I spun around, blade raised.

No one there.

But across the field — where other graves stood closed — one was now open.

A second.

A third.

Figures stood from within them. Stiff. Wrong.

They looked like people.

But moved like puppets.

Skin too smooth. Eyes sunken. Heads tilting.

Claw marks on their chests. Some still had binding cloth clinging to their legs.

But they weren't Gravebound.

Not like me.

These were Falseborn.

I didn't know how I knew that. But the word landed hard.

They weren't alive.

They weren't dead.

They were memories that didn't stick.

They moved slowly.

But not aimlessly.

Straight.

Toward me.

Toward Lorne.

One of them opened its mouth. Not enough to speak. Just tear it wide, like unhinging bone to scream.

But no sound came out.

I stepped back, breath sharp. My grip on the blade tightened. The names marked along its body glowed faint amber now.

The Falseborn picked up speed.

Too many. Too fast.

I looked to the tower door again.

Still open.

Just wide enough.

I didn't think.

I lifted Lorne, gripping her under the shoulder.

Ran.

The instant my foot crossed the black threshold, light cracked through the seams. The world screamed without sound.

The door slammed behind us.

Darkness.

Then the light returned.

Cold. Moist.

We were inside.

Bare stone walls. Circles of dust drifting like ash in thick air.

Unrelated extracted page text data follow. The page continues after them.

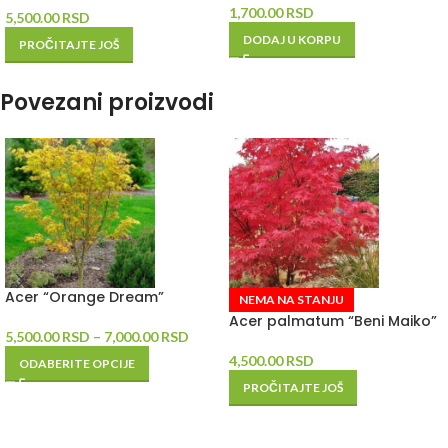
1,700.00
RSD
5,500.00
RSD
DODAJ U KORPU
PROČITAJTE JOŠ
Povezani proizvodi
Acer “Orange Dream”
NEMA NA STANJU
Acer palmatum “Beni Maiko”
5,500.00
RSD
–
7,000.00
RSD
4,500.00
RSD
ODABERITE OPCIJE
PROČITAJTE JOŠ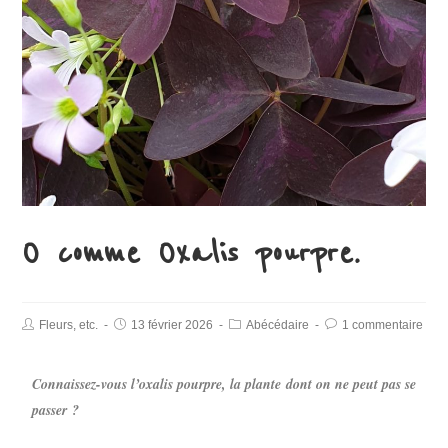
O comme Oxalis pourpre.
Fleurs, etc.
13 février 2026
Abécédaire
1 commentaire
Connaissez-vous l’oxalis pourpre, la plante dont on ne peut pas se
passer ?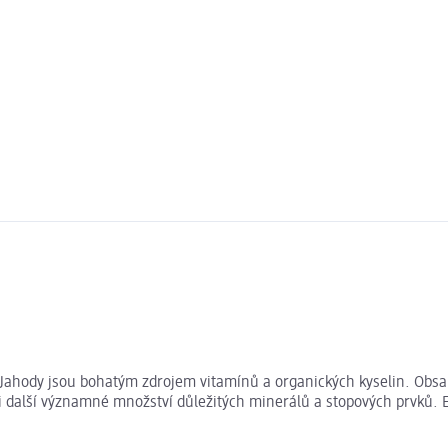
hody jsou bohatým zdrojem vitamínů a organických kyselin. Obsahu
í i další významné množství důležitých minerálů a stopových prvků.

The silence in here was alive.

Like every stone was holding its breath.

The Falseborn hadn't followed.

But they would find a way.

They always found a way.

I laid Lorne down in the center of the chamber. Grimaced as blood slid from her mouth onto her chin.

She was paler.

Flickering slower.

[ ECHO STABILITY CRITICAL. LINK FRACTURE IMMINENT. ]

I shouted at the system in my head. "Fix her. Give her something. Take mine if you have to."

[...Matching Echo signature...]

[...Fragment paired.]

[ Initiate Echo Bind? Y/N ]

"Yes."

My hand pulsed. The shard she'd given me glowed–then burned into my palm. I gritted my teeth and didn't scream.

Lorne stirred.

Coughed. Eyes fluttered open — not sharp this time.

But glowing faintly… the same color as the blade.

What the hell had I just done?

[ ECHOBOUND UNLOCKED — First Link Pair: LORNE ]

[ Skill gained: REMNANT CHAIN ]

Anchor a chosen presence to your memory — preventing their erasure upon full descent. Passive resistance to forgetting.

Increased Fracture depth. Warning: Identity Transfer threshold active.

I didn't understand most of it. Not yet.

But one thing was clear:

She was still here because I remembered her.

The Spiral wants you to forget.

And the only thing that fights back?

Memory strong enough to hurt you.

Lorne stirred once more.

"You're not ready for the next level."

"But it doesn't care."

"What's there?"

She looked at me, then through me.

"The version of you that didn't die right."